A McCarthy paper gave rise to the Compatible Time-Sharing System (CTSS) — which was demonstrated at MIT in 1961 — and a similar system McCarthy helped build at Bolt, Beranek and Newman, a private consultant that would later play a big role in the founding of the internet.
But for McCarthy, time-sharing took a backseat to AI. At MIT, he founded an “AI group” alongside fellow Dartmouth artificial intelligence pioneer Marvin Minsky, and this eventually spawned the university’s Project Mac, a DARPA (Defense Advanced Research Projects Agency)-funded effort that would help lead the field for years.
While at MIT, McCarthy developed LISP, which became the standard programming language of the artificial intelligence community, but would also permeate the computing world at large. Today, it’s the second oldest high-level programming language still in use — after Fortran. But unlike Fortran, it’s still feeding new languages.
“[McCarthy] really encapsulated what computation meant,” says Peter Norvig, the director of research at Google, pointing to modern languages like JavaScript and Python as Lisp’s successors. “To some extent, that had been done before. People like Turing had a mathmematical way of defining computing. But he was the first one to really put the essence of computing into a simple programming language, and that had a big effect on a lot of people.”
McCarthy SAILs Away
As Project Mac evolved, McCarthy left for Stanford, where he founded SAIL, a longtime rival to the MIT effort. Lester Earnest would later join McCarthy at the lab, and he sees it as a place that helped spawn so much the modern tech world — a notion that’s seconded by Google’s Sebastian Thurn, who points to everything from the robotics work done at SAIL to the user interface and programming work.
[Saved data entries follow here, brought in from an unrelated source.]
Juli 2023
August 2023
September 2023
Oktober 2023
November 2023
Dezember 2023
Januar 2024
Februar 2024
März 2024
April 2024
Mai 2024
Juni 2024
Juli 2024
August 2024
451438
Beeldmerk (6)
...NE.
Earnest says the lab’s influence is exemplified by Alan Kay, who studied at the lab before moving onto the Palo Alto Research Center (PARC), where he invented object-oriented programming with his SmallTalk language, citing McCarthy and Lisp as a major influence. Kay would later call Lisp the “greatest single programming language ever designed.”
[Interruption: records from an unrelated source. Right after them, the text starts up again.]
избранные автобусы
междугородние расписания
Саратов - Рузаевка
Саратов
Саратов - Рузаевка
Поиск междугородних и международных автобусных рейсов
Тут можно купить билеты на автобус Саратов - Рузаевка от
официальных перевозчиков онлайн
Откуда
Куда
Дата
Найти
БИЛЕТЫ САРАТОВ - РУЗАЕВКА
In the 80s and 90s, the lab fell out of favor. “AI went through a winter period,” says Google’s Sebastian Thrun. “There was a mismatch between the promises that were made and reality. People realized we couldn’t duplicate human intelligence.” But in 2003, Thrun revived SAIL and — in at least some ways — the McCarthy spirit.
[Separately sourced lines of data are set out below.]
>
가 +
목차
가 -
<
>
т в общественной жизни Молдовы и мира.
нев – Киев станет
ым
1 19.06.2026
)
Like Daphne Koller, Thrun says that today’s AI work didn’t always agree with McCarthy’s sensibilities. “In my mind, Google is all about artificial intelligence,” he says. “But McCarthy was troubled by this. He would come to me regularly and tell me I was doing the wrong thing.”
Thrun would respectfully disagree. “I know how to do my thing right, not your thing,” he would tell McCarthy. But Thrun acknowledges that one day, McCarthy will win the day. “What he stood for matters,” Thrun says. “The point will come when we do understand human reasoning.”